Jurisdiction and judgments are inextricably linked together. Nigerian litigants should now be concerned about how Nigerian judgments would fare in other African countries. Our jurisdictional laws need to be standardised to work in harmony with those of foreign countries. Recent decisions indicate that Nigerian courts still apply local venue rules – designed to determine which judicial division should hear a matter (for geographical and administrative convenience) within a State in Nigeria – to determine jurisdiction in matters involving foreign element; consider taking steps to release property as submission; may even exercise jurisdiction based on temporary presence (Okoli, 2020a; Okoli, 2020b; Bamodu, 1995; Olaniyan, 2012; Yekini, 2013). It is doubtful if judgments from these jurisdictional grounds will be respected in other African countries, the majority of whose legal systems are not rooted in common law. In the same vein, Nigerian courts will recognise and enforce judgments from other African countries notwithstanding that Nigeria has not extended its statutory enforcement scheme to most African countries (Yekini, 2017). Nigerian judgments may not receive similar treatment in other African states as our reciprocal statute can be misconstrued to mean that their judgments are not enforceable in Nigeria without a treaty. Nigerian government should either discard the reciprocity requirement or conclude a treaty with other African states to guarantee the enforcement of Nigerian judgments abroad.
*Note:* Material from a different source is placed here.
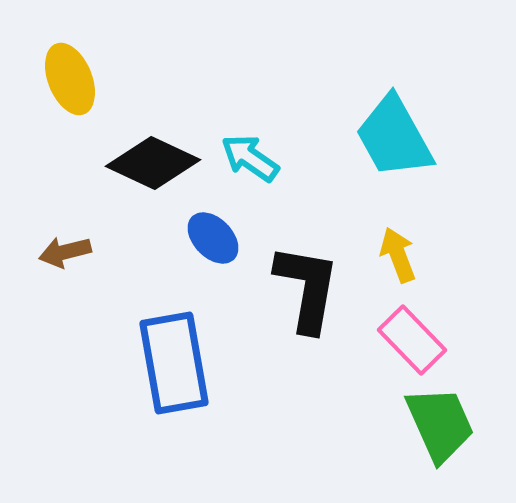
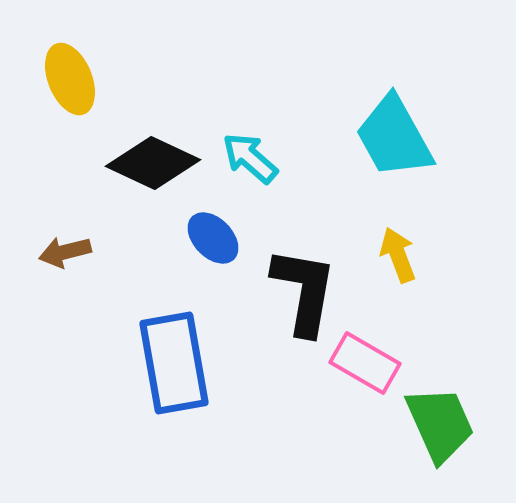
cyan arrow: rotated 6 degrees clockwise
black L-shape: moved 3 px left, 3 px down
pink rectangle: moved 47 px left, 23 px down; rotated 16 degrees counterclockwise
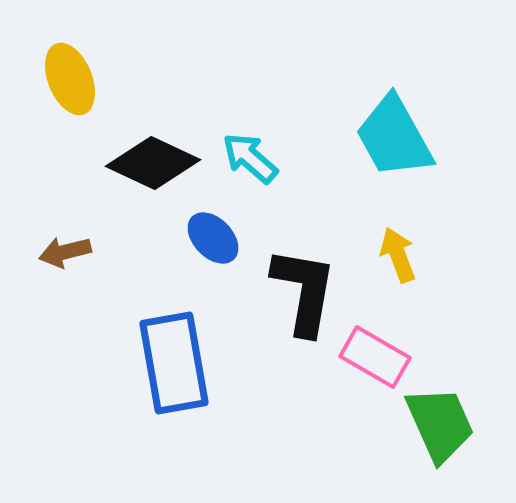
pink rectangle: moved 10 px right, 6 px up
Boosting investors’ confidence requires some assurances from the Nigerian government for the respect of rule of law. The government’s rating is not too encouraging in this regard. In its 2020 Rule of Law Index, the World Justice Project ranked Nigeria 108 out of 128 countries surveyed (World Justice Project, 2020). This should not surprise practitioners from Nigeria. For instance, the Nigerian government does have regard for ECOWAS judgments although court sits in Abuja, Nigeria’s Federal Capital Territory. Such judgments are hardly recognised and enforced thereby contravening art 15(4) of the ECOWAS Revised Treaty which stipulates that judgments of the court shall be binding on Member States (Adigun, 2019).
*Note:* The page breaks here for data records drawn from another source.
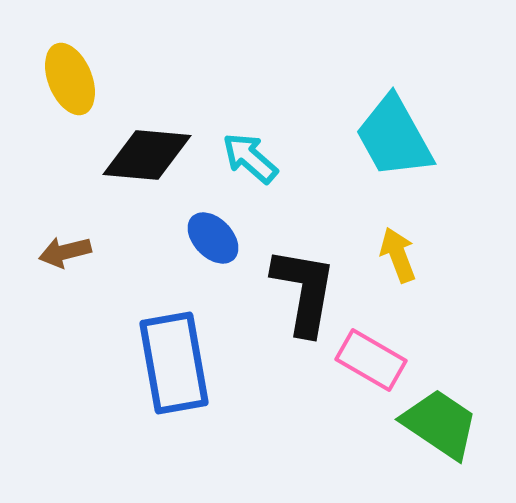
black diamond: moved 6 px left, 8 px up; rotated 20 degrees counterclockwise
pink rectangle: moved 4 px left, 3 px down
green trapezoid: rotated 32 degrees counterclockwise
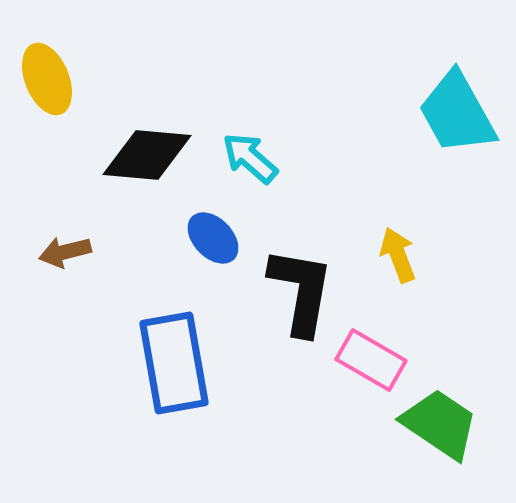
yellow ellipse: moved 23 px left
cyan trapezoid: moved 63 px right, 24 px up
black L-shape: moved 3 px left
Lastly, AfCFTA should spark the interest of Nigerian practitioners, judges, academia, policymakers and other stakeholders in private international law matters. Nigeria cannot afford to be a spectator in the scheme of things. It should leverage on its status in Africa to drive an Afrocentric and global private international law agenda. More awareness should be created for the subject in the universities. Government and the business community should fund various programmes and research on the impact of AfCFTA, and subsequent frameworks that will be rolled out to drive AfCFTA, on the Nigerian legal system, its economy and people.
Abubakri Yekini is a Lecturer at Lagos State University, Nigeria.